It's been fifty years since Harper Lee published her seminal novel, To Kill a Mockingbird and I watched an excellent documentary about the author, the book and its influence on BBC4 the other week.

Do I admit to knowing the book only through the film with that powerful performance by Gregory Peck? (Interesting - or maybe thank goodness - there hasn't been a re-make). I used to see a lot of films - I am more selective and less tolerant these days - yet it is scenes from certain ones, such as To Kill a Mockingbird - which still have the force to flicker into my brain as if I had viewed them only yesterday.

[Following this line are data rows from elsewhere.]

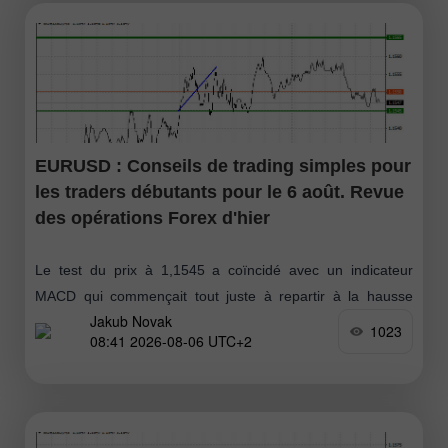
EURUSD : Conseils de trading simples pour
les traders débutants pour le 6 août. Revue
des opérations Forex d'hier
Le test du prix à 1,1545 a coïncidé avec un indicateur
MACD qui commençait tout juste à repartir à la hausse
Jakub Novak
depuis la ligne zéro, ce qui a confirmé
1023
08:41 2026-08-06 UTC+2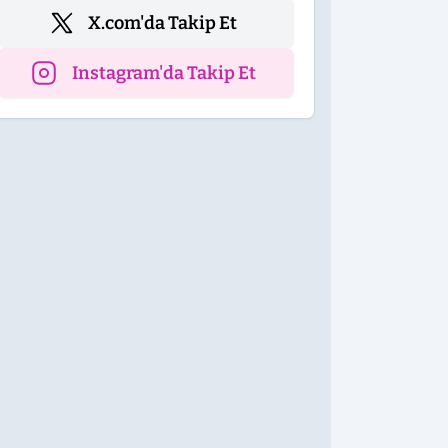
X.com'da Takip Et
Instagram'da Takip Et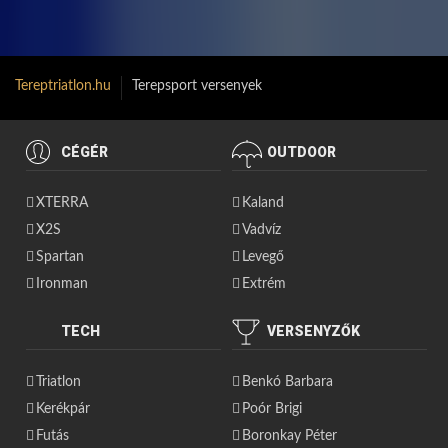
Tereptriatlon.hu
Terepsport versenyek
CÉGÉR
OUTDOOR
XTERRA
Kaland
X2S
Vadvíz
Spartan
Levegő
Ironman
Extrém
TECH
VERSENYZŐK
Triatlon
Benkó Barbara
Kerékpár
Poór Brigi
Futás
Boronkay Péter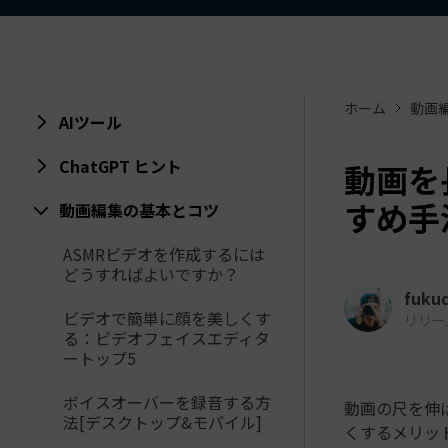
ToMoviee AI
オールインワンAI生成プラットフォーム
アセット
Creative Assets（クリエイティ
ホーム
動画
AIツール
ChatGPT ヒント
動画を
すめ手
動画編集の基本とコツ
ASMRビデオを作成するには
どうすればよいですか？
fuku
ビデオで簡単に顔を美しくす
リリース日
る：ビデオフェイスエディタ
ートップ5
ボイスオーバーを録音する方
動画の尺を伸
法[デスクトップ&モバイル]
くするメリッ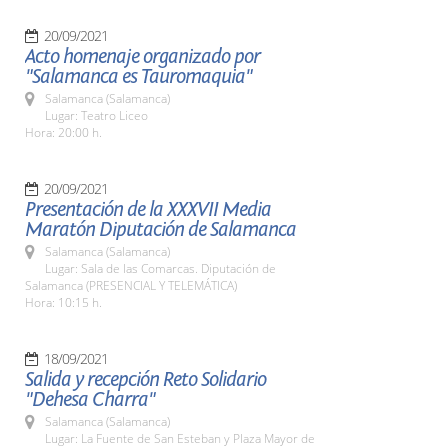
20/09/2021
Acto homenaje organizado por
"Salamanca es Tauromaquia"
Salamanca (Salamanca)
Lugar: Teatro Liceo
Hora: 20:00 h.
20/09/2021
Presentación de la XXXVII Media
Maratón Diputación de Salamanca
Salamanca (Salamanca)
Lugar: Sala de las Comarcas. Diputación de
Salamanca (PRESENCIAL Y TELEMÁTICA)
Hora: 10:15 h.
18/09/2021
Salida y recepción Reto Solidario
"Dehesa Charra"
Salamanca (Salamanca)
Lugar: La Fuente de San Esteban y Plaza Mayor de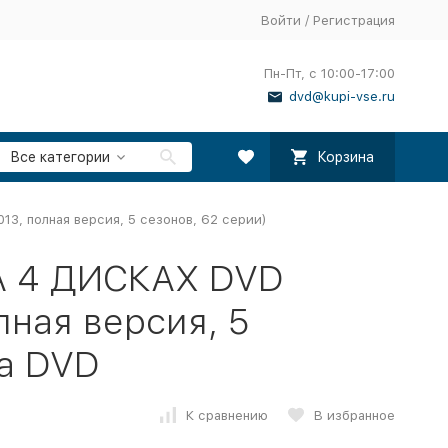
Войти
/
Регистрация
Пн-Пт, с 10:00-17:00
dvd@kupi-vse.ru
Все категории
Корзина
3, полная версия, 5 сезонов, 62 серии)
НА 4 ДИСКАХ DVD
лная версия, 5
на DVD
К сравнению
В избранное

Though, according to the documentary, Harper Lee had set out to be a writer and was, by all accounts, a good and a focused one, To Kill a Mockingbird was the only book she ever wrote. After its publication and the storm that produced, she stopped writing (at least for a public audience). "I've said all I have to say, why say more?" was apparently her explanation.

This is not a sentiment I can quite get my head round. Not only do I feel I need to keep repeating myself - is anybody listening anyway? - but I also feel I have more and more to say the more I write. And what about the process of writing? The pure joy and satisfaction of taking and distilling an experience, a feeling, an idea, into words and sharing that? I can't imagine that ever becoming stale for me.

Still, I have never, up to now, experienced the sudden and phenomenal - perhaps over-whelming - critical success Harper Lee did. Perhaps, in some ways, I've been lucky as, at least, I've been left with my writing.